#### [文档摘录]
模型钩子

用于在模型中添加钩子的回调和辅助函数

from fastai.test_utils import *

什么是钩子？

钩子是可以附加到模型中特定层的函数，它们会在前向传播（对于前向钩子）或后向传播（对于后向钩子）时执行。这里我们从钩子的介绍开始，但如果你想快速实现一个钩子，可以直接跳到HookCallback（并阅读下面的例子ActivationStats）。

前向钩子是接受三个参数的函数：应用它的层、该层的输入以及该层的输出。

tst_model = nn.Linear(5,3)
def example_forward_hook(m,i,o): print(m,i,o)
    
x = torch.randn(4,5)
hook = tst_model.register_forward_hook(example_forward_hook)
y = tst_model(x)
hook.remove()

Linear(in_features=5, out_features=3, bias=True) (tensor([[-0.9811,  0.1455,  0.3667,  0.7821,  1.0376],
        [ 0.4916, -0.8581,  0.1134,  0.1752, -0.0595],
        [ 0.4517, -0.9027,  1.3693, -0.8399,  1.4931],
        [-0.7818, -1.1915, -0.1014,  1.1878, -0.8517]]),) tensor([[-0.1019, -0.4006, -0.3282],
        [-0.0551,  0.5754,  0.0726],
        [-0.5382, -0.1731, -0.1683],
        [-0.3195,  0.7669,  0.3924]], grad_fn=<AddmmBackward0>)

#### [任务说明]
请从模型钩子文档的末尾处续写。 这些行在本练习中用不到。

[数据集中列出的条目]
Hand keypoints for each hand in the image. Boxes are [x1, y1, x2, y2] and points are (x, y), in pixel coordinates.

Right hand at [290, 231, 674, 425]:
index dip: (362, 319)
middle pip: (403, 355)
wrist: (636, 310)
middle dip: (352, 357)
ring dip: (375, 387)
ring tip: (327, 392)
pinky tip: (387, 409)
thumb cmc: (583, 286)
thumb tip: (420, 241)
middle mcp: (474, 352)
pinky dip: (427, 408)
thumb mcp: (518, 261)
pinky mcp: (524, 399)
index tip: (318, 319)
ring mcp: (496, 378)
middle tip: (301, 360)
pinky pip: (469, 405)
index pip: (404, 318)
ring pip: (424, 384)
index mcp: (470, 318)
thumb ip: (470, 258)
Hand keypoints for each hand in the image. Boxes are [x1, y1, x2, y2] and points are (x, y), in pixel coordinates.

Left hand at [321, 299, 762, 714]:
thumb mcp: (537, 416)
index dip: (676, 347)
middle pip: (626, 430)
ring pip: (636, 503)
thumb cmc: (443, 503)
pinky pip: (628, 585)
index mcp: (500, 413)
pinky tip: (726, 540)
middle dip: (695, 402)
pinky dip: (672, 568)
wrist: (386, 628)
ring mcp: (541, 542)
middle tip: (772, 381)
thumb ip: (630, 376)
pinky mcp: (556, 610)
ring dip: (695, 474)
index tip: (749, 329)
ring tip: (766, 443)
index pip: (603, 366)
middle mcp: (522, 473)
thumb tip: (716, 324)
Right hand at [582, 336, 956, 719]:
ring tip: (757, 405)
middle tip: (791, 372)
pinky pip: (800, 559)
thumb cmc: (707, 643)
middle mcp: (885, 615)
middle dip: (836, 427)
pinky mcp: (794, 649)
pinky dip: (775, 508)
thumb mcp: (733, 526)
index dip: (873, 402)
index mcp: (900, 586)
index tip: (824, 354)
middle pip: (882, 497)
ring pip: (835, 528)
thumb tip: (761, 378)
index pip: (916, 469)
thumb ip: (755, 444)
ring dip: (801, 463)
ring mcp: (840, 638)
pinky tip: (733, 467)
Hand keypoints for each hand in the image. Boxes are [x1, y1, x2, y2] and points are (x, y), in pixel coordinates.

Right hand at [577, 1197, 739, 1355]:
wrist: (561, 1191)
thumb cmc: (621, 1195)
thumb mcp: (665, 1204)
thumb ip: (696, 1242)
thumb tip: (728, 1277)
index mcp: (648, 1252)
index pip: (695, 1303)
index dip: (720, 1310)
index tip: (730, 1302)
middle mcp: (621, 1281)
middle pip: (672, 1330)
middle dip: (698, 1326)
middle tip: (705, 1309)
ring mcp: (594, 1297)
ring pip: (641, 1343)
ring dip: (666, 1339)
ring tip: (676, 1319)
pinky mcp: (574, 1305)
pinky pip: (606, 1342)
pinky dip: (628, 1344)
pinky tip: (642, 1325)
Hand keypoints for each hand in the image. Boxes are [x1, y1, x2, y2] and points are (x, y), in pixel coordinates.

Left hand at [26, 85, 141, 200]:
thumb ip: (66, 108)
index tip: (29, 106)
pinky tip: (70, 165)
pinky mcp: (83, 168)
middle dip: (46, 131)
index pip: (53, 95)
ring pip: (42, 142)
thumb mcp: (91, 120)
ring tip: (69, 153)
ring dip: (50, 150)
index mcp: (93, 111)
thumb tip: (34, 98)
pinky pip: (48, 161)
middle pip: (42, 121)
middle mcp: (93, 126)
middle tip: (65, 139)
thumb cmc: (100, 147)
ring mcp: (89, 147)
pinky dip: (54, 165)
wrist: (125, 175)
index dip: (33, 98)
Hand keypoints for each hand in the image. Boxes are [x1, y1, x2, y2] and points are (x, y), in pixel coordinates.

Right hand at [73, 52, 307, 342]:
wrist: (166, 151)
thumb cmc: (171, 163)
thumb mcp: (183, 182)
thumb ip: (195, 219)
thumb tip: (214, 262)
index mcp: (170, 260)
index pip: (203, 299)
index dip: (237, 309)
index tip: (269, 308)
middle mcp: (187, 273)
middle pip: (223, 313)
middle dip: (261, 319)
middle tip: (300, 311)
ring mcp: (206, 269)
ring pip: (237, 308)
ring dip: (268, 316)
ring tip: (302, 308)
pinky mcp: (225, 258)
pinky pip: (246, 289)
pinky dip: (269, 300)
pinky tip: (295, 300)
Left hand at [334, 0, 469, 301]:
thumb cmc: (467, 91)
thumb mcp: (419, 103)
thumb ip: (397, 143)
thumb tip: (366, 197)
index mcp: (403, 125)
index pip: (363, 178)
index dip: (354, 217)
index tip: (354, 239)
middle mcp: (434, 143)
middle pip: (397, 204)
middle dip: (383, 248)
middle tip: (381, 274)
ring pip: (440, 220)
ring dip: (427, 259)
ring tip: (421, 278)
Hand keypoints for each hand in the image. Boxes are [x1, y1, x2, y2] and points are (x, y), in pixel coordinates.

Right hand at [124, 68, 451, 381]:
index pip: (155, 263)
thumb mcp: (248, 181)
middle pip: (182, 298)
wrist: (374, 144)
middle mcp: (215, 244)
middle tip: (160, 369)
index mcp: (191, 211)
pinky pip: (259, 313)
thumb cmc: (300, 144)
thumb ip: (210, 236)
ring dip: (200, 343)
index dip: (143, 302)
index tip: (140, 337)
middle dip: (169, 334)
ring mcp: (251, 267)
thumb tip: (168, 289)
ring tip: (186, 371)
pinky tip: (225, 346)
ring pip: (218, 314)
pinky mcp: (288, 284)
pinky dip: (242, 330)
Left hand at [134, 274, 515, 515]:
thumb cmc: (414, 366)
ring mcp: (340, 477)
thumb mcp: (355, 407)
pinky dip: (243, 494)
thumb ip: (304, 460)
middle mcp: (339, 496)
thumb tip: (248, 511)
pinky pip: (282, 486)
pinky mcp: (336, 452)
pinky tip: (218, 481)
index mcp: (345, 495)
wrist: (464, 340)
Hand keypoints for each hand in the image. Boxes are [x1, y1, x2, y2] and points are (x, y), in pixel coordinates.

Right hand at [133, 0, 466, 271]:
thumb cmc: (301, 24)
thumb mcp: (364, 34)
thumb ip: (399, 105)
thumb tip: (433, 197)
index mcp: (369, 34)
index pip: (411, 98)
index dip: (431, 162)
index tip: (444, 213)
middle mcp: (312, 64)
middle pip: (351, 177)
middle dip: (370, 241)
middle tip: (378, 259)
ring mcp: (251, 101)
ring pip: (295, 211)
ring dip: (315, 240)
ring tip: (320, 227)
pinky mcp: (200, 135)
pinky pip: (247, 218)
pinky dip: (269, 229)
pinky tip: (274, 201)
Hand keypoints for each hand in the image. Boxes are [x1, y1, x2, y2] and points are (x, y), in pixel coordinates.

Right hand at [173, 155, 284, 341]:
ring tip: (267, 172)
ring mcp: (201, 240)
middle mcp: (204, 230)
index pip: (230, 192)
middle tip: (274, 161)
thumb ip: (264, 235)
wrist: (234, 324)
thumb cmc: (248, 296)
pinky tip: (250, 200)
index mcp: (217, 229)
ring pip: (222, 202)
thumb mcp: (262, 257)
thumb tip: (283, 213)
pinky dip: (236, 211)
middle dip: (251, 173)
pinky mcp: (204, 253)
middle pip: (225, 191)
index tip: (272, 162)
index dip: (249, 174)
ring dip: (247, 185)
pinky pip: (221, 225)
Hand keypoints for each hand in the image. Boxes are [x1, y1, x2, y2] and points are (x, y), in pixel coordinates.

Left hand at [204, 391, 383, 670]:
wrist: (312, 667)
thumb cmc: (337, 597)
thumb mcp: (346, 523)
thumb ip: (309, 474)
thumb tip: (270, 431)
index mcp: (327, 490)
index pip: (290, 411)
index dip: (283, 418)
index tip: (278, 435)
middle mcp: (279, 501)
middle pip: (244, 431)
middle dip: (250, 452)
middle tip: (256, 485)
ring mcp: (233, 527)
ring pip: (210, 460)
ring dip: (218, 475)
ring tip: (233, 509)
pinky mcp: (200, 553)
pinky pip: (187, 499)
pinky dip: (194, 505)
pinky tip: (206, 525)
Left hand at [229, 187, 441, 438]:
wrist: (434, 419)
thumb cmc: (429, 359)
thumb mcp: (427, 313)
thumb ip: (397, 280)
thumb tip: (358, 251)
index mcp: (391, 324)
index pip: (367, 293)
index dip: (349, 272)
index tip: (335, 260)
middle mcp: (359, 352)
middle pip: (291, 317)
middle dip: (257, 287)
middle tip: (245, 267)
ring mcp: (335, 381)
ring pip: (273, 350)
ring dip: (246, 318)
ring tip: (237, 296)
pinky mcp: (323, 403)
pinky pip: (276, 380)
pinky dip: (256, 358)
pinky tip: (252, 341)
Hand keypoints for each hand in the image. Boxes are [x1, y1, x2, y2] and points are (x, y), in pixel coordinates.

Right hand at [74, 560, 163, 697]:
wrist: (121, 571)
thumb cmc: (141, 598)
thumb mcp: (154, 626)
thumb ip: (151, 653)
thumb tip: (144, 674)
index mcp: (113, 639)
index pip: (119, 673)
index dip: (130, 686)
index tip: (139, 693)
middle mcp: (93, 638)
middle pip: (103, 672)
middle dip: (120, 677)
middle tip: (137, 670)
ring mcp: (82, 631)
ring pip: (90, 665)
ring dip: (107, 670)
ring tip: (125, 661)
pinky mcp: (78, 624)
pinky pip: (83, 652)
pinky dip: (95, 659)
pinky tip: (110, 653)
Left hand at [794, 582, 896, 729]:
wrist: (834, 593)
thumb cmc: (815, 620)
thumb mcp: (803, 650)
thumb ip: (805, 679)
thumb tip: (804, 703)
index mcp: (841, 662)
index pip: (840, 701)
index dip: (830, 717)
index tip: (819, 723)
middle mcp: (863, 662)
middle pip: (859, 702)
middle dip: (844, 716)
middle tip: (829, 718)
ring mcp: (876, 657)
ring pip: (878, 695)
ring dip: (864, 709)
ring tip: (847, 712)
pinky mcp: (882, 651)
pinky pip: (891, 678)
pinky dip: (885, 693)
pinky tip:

#### [练习作答]
后向钩子是接受三个参数的函数：应用它的层、损失相对于输入的梯度，以及损失相对于输出的梯度。

def example_backward_hook(m,gi,go): print(m,gi,go)
hook = tst_model.register_backward_hook(example_backward_hook)

x = torch.randn(4,5)
y = tst_model(x)
loss = y.pow(2).mean()
loss.backward()
hook.remove()

Linear(in_features=5, out_features=3, bias=True) (tensor([ 0.0913,  0.3834, -0.0015]), None, tensor([[ 0.1872,  0.1248, -0.2946],
        [ 0.1090, -0.3164, -0.2486],
        [-0.0468, -0.1728, -0.1686],
        [-0.0787,  0.3200,  0.0099],
        [-0.0308, -0.1119,  0.0056]])) (tensor([[ 0.0414,  0.1750,  0.0672],
        [-0.0252,  0.0636,  0.0592],
        [ 0.1243,  0.0364, -0.1118],
        [-0.0491,  0.1084, -0.0160]]),)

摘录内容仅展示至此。